TEXT PROVIDED:
For Windows OS users
Before we begin with a java program , you need to have following softwares :
- The Java SE Development Kit 6 (JDK 6) : If you do not have it ,then don’t worry .Download it from here .download
- A text editor : Notepad is sufficient .
Follow it upon installing jdk :
set PATH variable
- Right-click on My Computer icon.
- Select properties.
- Choose Advanced option.
- Select Environment variables option .
- Click on New .
- type PATH in variable name field.
- type path to the (bin folder of jdk) in the variable value field.
for example
Suppose jdk1.6.0_<version> is installed in C:\program files\Java\
Then you would type the following in the variable value field:
C:\program files\Java\ jdk1.6.0_<version>\bin;
- Finally click Ok.
Now, you are ready to do some programming in Java.
Please read it carefully .
All the Best ….
Follow the procedure :
1. Create a source file (i.e <filename>.java)
- Open Notepad.
- Type the following code :
class Sample
{
public static void main(String[] args)
{
System.out.println(”This is my first program”);
}
}
- Save the file as Sample.java in any directory.Let the directory be C:\Java\
Note:
* File name must be same as the name of the class which contains the main method .
* Since Java is case sensitive ,please be careful about the Lowercase and Uppercase letters.
2.Compiling the Source file (i.e <filename>.java)
- Click on start
- Press run
- Type cmd
- press enter key
- Now,go to the directory where you have saved java file.

SHORT PROBLEM: Do these statements agree with the Java setup guide above? 1. Notepad is enough as a text editor. 2. The PATH variable value should point to the lib folder of the JDK. 3. The source file's name must match the class that contains the main method. Answer yes or no for each, quoting the guide's deciding words.

SUPPLIED INFORMATION:
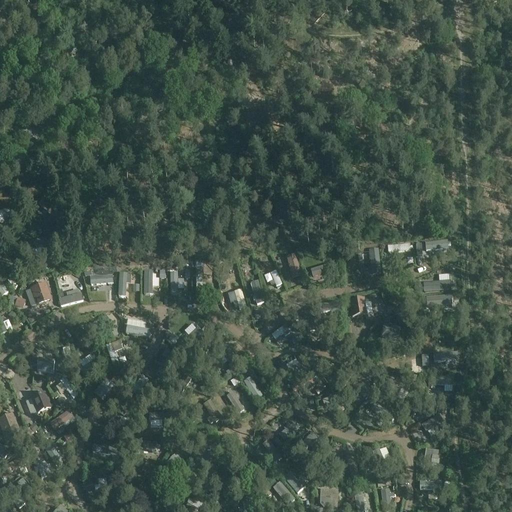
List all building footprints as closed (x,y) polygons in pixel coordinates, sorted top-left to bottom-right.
[(4,112),(1,120),(26,130),(29,122),(4,112)] [(17,174),(35,167),(33,160),(24,164),(23,159),(12,163),(17,174)] [(39,207),(53,220),(49,224),(54,228),(63,217),(44,201),(39,207)] [(10,212),(3,212),(5,232),(12,232),(10,212)] [(414,218),(415,234),(426,233),(425,217),(414,218)] [(35,252),(49,250),(47,241),(34,243),(35,252)] [(422,258),(441,253),(440,247),(420,251),(422,258)] [(398,259),(412,259),(412,250),(399,250),(398,259)] [(29,276),(25,270),(8,281),(12,288),(29,276)] [(376,271),(358,278),(362,289),(380,282),(376,271)] [(277,297),(284,295),(279,276),(272,277),(277,297)] [(180,278),(173,278),(173,299),(189,299),(189,284),(180,284),(180,278)] [(99,291),(97,279),(88,281),(91,293),(99,291)] [(423,285),(424,295),(451,293),(450,283),(423,285)] [(154,298),(163,298),(163,284),(154,284),(154,298)] [(37,306),(51,301),(45,286),(32,290),(37,306)] [(31,292),(26,295),(33,310),(38,308),(31,292)] [(59,300),(61,308),(81,302),(79,295),(59,300)] [(353,319),(366,316),(364,301),(350,303),(353,319)] [(92,340),(112,327),(106,318),(90,328),(93,333),(89,335),(92,340)] [(9,324),(4,326),(9,333),(13,331),(9,324)] [(149,339),(150,331),(127,326),(125,334),(149,339)] [(272,336),(276,341),(289,331),(286,326),(272,336)] [(382,339),(398,342),(400,329),(384,326),(382,339)] [(187,351),(204,336),(198,329),(181,344),(187,351)] [(118,364),(112,346),(106,347),(113,366),(118,364)] [(54,373),(55,361),(39,361),(38,373),(54,373)] [(354,374),(349,371),(338,385),(343,389),(354,374)] [(182,376),(170,393),(177,398),(189,381),(182,376)] [(141,377),(128,392),(132,396),(146,380),(141,377)] [(309,377),(293,389),(297,395),(306,387),(310,391),(316,387),(309,377)] [(74,401),(79,397),(66,379),(60,383),(74,401)] [(105,399),(115,387),(105,379),(101,385),(105,388),(98,396),(104,401),(105,399)] [(358,380),(353,387),(372,400),(377,393),(358,380)] [(250,381),(244,385),(254,401),(260,397),(250,381)] [(382,392),(397,400),(401,390),(393,386),(394,384),(387,381),(382,392)] [(232,384),(234,391),(241,388),(239,382),(232,384)] [(244,411),(232,393),(226,397),(238,415),(244,411)] [(38,415),(51,409),(45,394),(32,399),(38,415)] [(334,414),(342,412),(337,395),(319,401),(322,408),(331,405),(334,414)] [(215,425),(222,420),(210,402),(203,406),(215,425)] [(392,429),(396,425),(383,411),(378,415),(392,429)] [(74,418),(70,412),(51,425),(55,432),(74,418)] [(444,429),(437,415),(419,426),(423,433),(433,427),(437,433),(444,429)] [(0,423),(5,437),(18,432),(12,416),(0,421),(0,423)] [(121,440),(127,443),(134,426),(128,423),(121,440)] [(298,429),(293,423),(277,436),(281,442),(298,429)] [(32,437),(29,432),(22,438),(25,443),(32,437)] [(313,435),(294,450),(299,456),(318,441),(313,435)] [(202,454),(210,446),(201,436),(193,443),(202,454)] [(259,446),(274,463),(279,459),(265,441),(259,446)] [(142,443),(141,450),(159,451),(159,444),(142,443)] [(56,468),(63,463),(57,453),(59,452),(55,445),(46,450),(56,468)] [(118,450),(94,446),(92,453),(117,457),(118,450)] [(431,451),(424,450),(421,470),(428,471),(431,451)] [(386,472),(376,451),(370,453),(379,475),(386,472)] [(357,476),(350,453),(343,455),(349,478),(357,476)] [(181,475),(187,471),(176,456),(170,461),(181,475)] [(4,469),(7,474),(25,464),(21,458),(4,469)] [(211,487),(207,477),(217,473),(214,466),(197,472),(204,489),(211,487)] [(41,468),(36,471),(42,485),(48,482),(41,468)] [(284,481),(299,498),(305,493),(290,476),(284,481)] [(279,484),(272,490),(287,507),(294,501),(279,484)] [(4,493),(18,509),(24,504),(11,488),(4,493)] [(324,509),(338,509),(338,492),(321,491),(321,505),(324,509)]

COMPLETED TASK:
1. Yes: "A text editor : Notepad is sufficient ."
2. No: "type path to the (bin folder of jdk) in the variable value field."
3. Yes: "File name must be same as the name of the class which contains the main method ."